BRV.COM-JAKARTA Lembaga Tegakan Agenda Reformasi (TEGAR) Sumatera Selatan mendesak Kejaksaan Agung Republik Indonesia (Kejagung RI) untuk mengusut dugaan tindak pidana korupsi di tubuh Sekretariat DPRD Provinsi Sumatera Selatan. Desakan ini disampaikan langsung Ketua TEGAR Sumsel, Lukmansyah, usai mendatangi kantor Kejagung, Rabu (3/9/2025).
Menurut Lukmansyah, sejumlah oknum di Sekretariat DPRD Sumsel diduga terlibat dalam praktik pungutan liar (pungli) dan penyimpangan anggaran. Ia menilai Kejagung perlu turun tangan karena laporan yang sebelumnya disampaikan ke Kejati Sumsel tak kunjung menunjukkan perkembangan.
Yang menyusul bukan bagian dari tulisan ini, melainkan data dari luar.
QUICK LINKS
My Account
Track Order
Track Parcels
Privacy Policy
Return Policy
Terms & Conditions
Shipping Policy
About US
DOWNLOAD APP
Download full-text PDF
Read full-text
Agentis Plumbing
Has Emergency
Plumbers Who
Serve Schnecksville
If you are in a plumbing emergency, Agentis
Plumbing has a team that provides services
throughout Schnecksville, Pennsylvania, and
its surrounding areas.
“Kami kesini karena laporan yang telah kita masukan ke Kajati Sumsel belum menunjukan tanda-tanda perkembangan,” kata Lukmansyah.
Lembaga TEGAR Sumsel sebelumnya telah melayangkan surat laporan pengaduan ke Kejati Sumsel pada 13 Agustus 2025. Laporan itu menyoroti indikasi dugaan korupsi dan pungli yang terstruktur, khususnya terkait mekanisme Surat Perintah Perjalanan Dinas (SPPD) di DPRD Sumsel.
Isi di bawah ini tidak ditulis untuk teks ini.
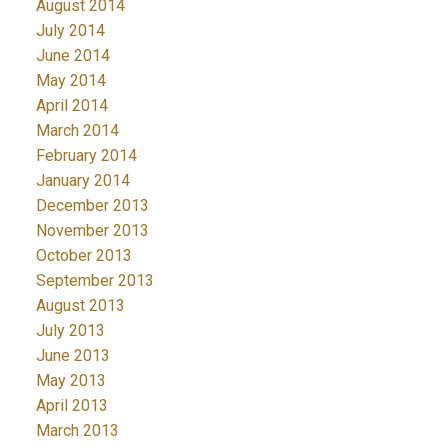
August 2014
July 2014
June 2014
May 2014
April 2014
March 2014
February 2014
January 2014
December 2013
November 2013
October 2013
September 2013
August 2013
July 2013
June 2013
May 2013
April 2013
March 2013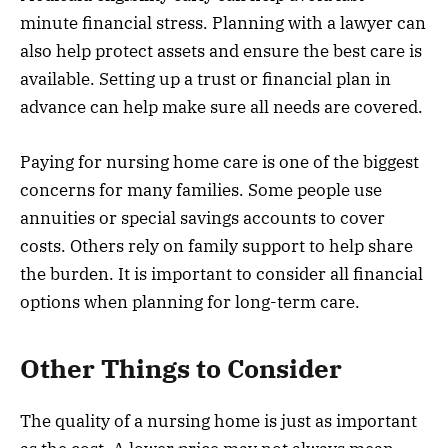
minute financial stress. Planning with a lawyer can
also help protect assets and ensure the best care is
available. Setting up a trust or financial plan in
advance can help make sure all needs are covered.
Paying for nursing home care is one of the biggest
concerns for many families. Some people use
annuities or special savings accounts to cover
costs. Others rely on family support to help share
the burden. It is important to consider all financial
options when planning for long-term care.
Other Things to Consider
The quality of a nursing home is just as important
TEGAR menyebut telah mengantongi sejumlah informasi yang dinilai cukup kuat untuk dilakukan pemeriksaan. Lukmansyah mendesak Kejati melalui bidang pidana khusus segera memanggil pihak-pihak yang dianggap bertanggung jawab dalam kasus ini.
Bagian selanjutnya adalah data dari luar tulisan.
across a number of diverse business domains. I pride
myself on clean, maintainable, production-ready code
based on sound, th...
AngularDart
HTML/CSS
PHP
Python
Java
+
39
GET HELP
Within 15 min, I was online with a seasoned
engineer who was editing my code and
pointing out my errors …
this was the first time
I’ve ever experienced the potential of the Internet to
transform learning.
Menurutnya, praktik pungli itu terjadi melalui mekanisme perjalanan dinas yang dijadikan celah penyimpangan. Dugaan penyimpangan, katanya, sudah berlangsung lama dan melibatkan pejabat struktural serta staf khusus di lingkungan DPRD Sumsel.
“Kami berharap Kejati Sumsel segera menindak laporan yang telah kami masukan. Kami meminta kejati Sumsel untuk menjalankan tugasnya sesuai amanat undang-undang,” ujarnya.
Seorang sumber internal yang tidak ingin disebutkan namanya menjelaskan, pungutan liar dilakukan dengan kisaran Rp 500 ribu hingga Rp. 1 juta per orang. Uang itu disetorkan agar surat tugas perjalanan dinas dapat diterbitkan tanpa hambatan.
Tak hanya pungli, sumber juga menyebut adanya dugaan manipulasi daftar peserta perjalanan dinas dan kegiatan fiktif. Bahkan ada pegawai yang hanya berangkat satu atau dua hari, tetapi menerima honor seolah mengikuti kegiatan penuh selama sebulan.
Selain itu, masih dikatakan nara sumber, bahwa temuan Badan Pemeriksa Keuangan (BPK) juga menyoroti hal serupa. Setiap tahun, penyimpangan perjalanan dinas tercatat berulang dengan potensi kerugian negara mencapai Rp. 8 hingga Rp. 10miliar. Namun, pengembalian dana kerap dibebankan kepada pelaksana teknis, bukan kepada pengambil kebijakan.
Meskipun demikian, Kepala Bagian Keuangan DPRD Sumsel, HY, sebelumnya telah membantah tudingan keterlibatan. Ia menyebut prosedur pembayaran telah sesuai aturan yang berlaku dan temuan BPK juga telah ditindaklanjuti sebagaimana mestinya.
Namun bagi TEGAR Sumsel, indikasi yang ada sudah mencerminkan adanya penyimpangan yang sistematis. Mereka berharap aparat penegak hukum segera bertindak cepat agar dugaan praktik korupsi ini dapat dibongkar tuntas.
“Kita berharap APH akan memanggil dan mengusut dugaan tersebut,” tegas Lukmansyah.